Business help extended however with some subtle changes

Extension of temporary insolvency measures

For those businesses that are experiencing cashflow difficulties brought on by the COVID-19 pandemic, the Government’s decision to extend the easements provided by the Corporate Insolvency & Governance Act 2020 through to the end of the year will be widely welcomed. Though, directors should waste no time in seeking expert support, as there are some important changes to the rules which they must be aware of. The extension of the temporary insolvency measures put in place to protect businesses during the pandemic indicates the difficulties businesses are confronting, as the second wave of the corona virus pandemic looms. The lengthening of the support allows organisations “extra time to weather the storm”, in the words of Business Secretary, Alok Sharma.

The original easements sent out a strong message to UK business managers when introduced in March, emphasising that the normal insolvency rules did not apply and that their main concern should be keeping their business from going under. Though, there has been a significant change in stance from the government by choosing not to extend the relaxation of wrongful trading provisions. It means that directors who should have concluded that there was no reasonable likelihood of evading insolvent liquidation but continue to trade could be liable for any losses incurred after 1st October, if their business goes into liquidation. Should they also be applying for the job retention scheme, they could be at risk of a HMRC investigation.

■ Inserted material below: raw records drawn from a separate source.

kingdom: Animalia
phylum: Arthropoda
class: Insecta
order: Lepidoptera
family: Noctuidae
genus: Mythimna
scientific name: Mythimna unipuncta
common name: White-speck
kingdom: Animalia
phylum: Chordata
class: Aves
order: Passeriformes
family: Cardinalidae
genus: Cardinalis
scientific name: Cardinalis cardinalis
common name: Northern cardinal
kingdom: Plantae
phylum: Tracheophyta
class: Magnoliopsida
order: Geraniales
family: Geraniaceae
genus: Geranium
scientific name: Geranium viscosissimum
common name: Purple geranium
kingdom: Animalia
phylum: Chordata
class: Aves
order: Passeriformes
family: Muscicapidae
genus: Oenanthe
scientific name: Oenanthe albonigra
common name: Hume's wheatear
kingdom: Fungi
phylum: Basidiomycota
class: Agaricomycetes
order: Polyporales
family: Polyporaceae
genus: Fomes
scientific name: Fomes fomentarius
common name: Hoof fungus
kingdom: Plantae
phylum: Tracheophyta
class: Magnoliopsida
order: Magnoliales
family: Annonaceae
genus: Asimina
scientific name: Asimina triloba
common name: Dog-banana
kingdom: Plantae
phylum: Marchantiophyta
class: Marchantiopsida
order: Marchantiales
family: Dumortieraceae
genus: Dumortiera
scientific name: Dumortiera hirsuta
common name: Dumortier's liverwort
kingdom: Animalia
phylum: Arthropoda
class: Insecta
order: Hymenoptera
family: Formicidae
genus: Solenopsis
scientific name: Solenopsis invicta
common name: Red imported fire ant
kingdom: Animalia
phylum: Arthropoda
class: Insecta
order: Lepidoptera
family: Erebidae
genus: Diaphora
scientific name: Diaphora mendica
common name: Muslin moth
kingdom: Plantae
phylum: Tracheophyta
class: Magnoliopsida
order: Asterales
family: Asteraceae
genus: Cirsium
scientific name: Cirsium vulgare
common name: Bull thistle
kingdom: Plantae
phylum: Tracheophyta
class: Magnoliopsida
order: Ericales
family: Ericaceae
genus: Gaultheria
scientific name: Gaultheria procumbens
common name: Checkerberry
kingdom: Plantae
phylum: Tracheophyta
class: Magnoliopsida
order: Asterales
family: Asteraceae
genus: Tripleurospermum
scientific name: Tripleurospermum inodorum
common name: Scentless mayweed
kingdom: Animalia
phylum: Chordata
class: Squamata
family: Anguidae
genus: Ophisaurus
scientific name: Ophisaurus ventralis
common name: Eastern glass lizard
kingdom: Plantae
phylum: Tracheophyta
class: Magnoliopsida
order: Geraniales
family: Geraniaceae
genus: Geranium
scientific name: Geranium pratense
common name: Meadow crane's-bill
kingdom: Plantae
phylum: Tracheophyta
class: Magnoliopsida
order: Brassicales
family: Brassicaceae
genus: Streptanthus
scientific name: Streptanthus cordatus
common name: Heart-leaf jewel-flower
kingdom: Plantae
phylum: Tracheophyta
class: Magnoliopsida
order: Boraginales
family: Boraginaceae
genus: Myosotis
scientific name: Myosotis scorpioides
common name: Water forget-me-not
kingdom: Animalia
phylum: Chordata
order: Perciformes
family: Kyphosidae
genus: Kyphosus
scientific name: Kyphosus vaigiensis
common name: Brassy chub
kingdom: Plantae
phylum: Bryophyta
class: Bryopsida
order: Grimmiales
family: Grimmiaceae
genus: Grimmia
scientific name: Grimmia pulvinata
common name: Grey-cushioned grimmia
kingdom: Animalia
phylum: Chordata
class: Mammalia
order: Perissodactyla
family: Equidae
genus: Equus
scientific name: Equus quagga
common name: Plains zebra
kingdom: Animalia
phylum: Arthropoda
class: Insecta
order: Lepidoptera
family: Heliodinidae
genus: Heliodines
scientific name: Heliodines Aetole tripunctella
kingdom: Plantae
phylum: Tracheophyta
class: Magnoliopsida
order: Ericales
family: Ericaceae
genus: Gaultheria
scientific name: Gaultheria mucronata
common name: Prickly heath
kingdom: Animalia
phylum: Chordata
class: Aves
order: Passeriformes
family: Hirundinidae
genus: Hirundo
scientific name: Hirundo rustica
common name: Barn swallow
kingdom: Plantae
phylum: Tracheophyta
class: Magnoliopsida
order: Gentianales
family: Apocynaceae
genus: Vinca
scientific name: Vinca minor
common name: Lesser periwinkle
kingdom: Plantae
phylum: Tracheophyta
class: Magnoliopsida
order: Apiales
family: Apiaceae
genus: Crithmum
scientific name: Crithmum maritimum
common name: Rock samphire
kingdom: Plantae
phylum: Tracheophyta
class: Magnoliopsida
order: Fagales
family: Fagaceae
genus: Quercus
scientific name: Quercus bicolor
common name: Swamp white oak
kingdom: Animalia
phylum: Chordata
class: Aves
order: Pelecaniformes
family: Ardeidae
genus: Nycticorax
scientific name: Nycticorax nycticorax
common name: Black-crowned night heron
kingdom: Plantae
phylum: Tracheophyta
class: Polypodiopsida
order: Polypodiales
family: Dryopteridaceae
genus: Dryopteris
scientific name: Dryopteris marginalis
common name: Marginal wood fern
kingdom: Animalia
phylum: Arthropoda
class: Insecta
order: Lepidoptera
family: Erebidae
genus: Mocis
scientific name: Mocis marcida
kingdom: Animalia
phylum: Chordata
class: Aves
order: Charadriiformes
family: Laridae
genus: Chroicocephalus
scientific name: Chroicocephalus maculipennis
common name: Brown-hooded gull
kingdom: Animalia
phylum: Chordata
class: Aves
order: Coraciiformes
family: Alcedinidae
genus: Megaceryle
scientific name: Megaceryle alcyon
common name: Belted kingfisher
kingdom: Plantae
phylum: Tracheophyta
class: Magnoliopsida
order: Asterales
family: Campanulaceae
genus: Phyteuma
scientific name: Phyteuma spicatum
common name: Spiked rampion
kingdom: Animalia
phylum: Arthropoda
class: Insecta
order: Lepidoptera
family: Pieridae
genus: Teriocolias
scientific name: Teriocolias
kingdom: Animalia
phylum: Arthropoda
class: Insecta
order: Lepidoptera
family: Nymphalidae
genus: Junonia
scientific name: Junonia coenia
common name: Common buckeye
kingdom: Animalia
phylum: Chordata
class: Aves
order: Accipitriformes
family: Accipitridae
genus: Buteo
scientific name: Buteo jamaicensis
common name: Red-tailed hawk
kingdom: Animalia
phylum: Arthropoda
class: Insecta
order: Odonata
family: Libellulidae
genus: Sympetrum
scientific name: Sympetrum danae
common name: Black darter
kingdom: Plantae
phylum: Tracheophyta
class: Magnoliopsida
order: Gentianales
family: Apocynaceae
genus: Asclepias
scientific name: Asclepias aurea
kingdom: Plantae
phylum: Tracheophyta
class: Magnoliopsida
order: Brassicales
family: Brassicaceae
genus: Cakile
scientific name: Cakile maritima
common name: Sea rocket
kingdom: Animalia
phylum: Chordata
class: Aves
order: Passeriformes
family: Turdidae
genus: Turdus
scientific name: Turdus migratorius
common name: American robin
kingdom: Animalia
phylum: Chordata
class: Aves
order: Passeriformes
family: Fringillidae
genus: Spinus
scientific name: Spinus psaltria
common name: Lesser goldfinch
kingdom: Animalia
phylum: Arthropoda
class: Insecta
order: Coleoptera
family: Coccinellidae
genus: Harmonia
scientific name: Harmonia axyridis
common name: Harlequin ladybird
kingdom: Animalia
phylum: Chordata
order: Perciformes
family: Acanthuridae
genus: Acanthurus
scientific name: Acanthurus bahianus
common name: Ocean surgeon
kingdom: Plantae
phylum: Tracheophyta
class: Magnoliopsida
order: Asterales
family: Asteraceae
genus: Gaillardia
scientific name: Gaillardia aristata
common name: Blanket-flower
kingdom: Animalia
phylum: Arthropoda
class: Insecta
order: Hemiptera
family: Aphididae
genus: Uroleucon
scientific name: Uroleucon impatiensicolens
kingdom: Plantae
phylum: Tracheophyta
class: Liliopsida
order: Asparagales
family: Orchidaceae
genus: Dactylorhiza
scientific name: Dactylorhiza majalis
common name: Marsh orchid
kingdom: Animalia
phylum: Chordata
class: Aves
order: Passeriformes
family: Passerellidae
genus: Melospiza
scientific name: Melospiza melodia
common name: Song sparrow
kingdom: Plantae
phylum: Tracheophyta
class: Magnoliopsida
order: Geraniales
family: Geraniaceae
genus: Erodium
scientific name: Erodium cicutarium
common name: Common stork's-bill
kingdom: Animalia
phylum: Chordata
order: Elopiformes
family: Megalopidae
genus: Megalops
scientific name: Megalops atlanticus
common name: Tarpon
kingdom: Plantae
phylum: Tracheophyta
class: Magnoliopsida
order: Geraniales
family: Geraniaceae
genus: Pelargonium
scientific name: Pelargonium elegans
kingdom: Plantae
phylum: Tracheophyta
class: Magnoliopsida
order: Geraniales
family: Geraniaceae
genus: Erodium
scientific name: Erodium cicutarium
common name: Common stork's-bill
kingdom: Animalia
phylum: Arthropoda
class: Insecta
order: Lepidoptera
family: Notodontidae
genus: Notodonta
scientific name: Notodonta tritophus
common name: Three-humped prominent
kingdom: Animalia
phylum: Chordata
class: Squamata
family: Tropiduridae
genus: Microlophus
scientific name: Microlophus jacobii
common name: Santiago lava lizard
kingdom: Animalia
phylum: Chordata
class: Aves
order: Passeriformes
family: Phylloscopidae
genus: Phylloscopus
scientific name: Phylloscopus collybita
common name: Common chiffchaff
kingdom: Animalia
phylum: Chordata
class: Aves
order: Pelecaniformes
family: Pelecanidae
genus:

HMRC regains preferential creditor status

Furthermore, it should be noted that from December, HMRC will regain its status as a preferential creditor, particularly important for directors who have provided personal guarantees to banks or other financial institutions. Resultantly, this could cause the payment of higher sums under personal guarantees if a business went insolvent, as financial institutions’ ability to recover their debts under floating charges is reduced. Consequently, it may be more difficult for companies to secure bank funding, as borrowing costs increase as their recoverable amounts decrease, which will inadvertently have an  impact on a organisations working capital.

Government’s commercial eviction ban has been extended

In addition, the extension to Government’s commercial eviction ban, announced on 16th September, will also help to provide many businesses with breathing space, helping those businesses who are struggling to pay rent. Howbeit, the affects this may have on a landlord need to be addressed, especially in the event that tenants have run up significant rental arrears. Moving forward, closer cooperation between landlords and tenants, and a new approach to rental agreements will be required to find solutions to tenants’ financial problems. For instance, this could include measures such as turnover rent model, where rental payments are based on a business’ turnover, or allow a reduction in space rented to reflect the changing commercial needs.

Calculate your likely future position with three way forecasting

business growth on laptop graphic

An important phrase to remember for those experiencing pandemic-related financial problems is “cash is king”. Three-way forecasting enables directors to calculate their organisation’s likely future financial position and take steps to address any cashflow gaps before it’s too late, making it a crucial decision-making tool. This technique requires combining data for the organisation’s profit and loss, cashflow and balance sheets, allowing a questioning attitude to a number of possible business scenarios. Turnaround measures take a while to implement, so forecasts should be undertaken for at least the next two to three years. Businesses should waste no time in seeking the support of an insolvency specialist if cash projections indicate the lack of a viable financial future for the organisation, as the specialist will be able to suggest the steps needed to transform the company’s financial fate and continue trading.

Overall, the extension of Government’s temporary insolvency measures will have boosted those businesses struggling with the effects of the pandemic. Though, it is important for them to understand these measures won’t be around forever and in order to future-proof their organisations, directors must take a proactive approach to strengthening their cash position. By getting expert advice now and implementing three-way forecasting effectively, businesses can improve their long-term performance and keep insolvency at bay.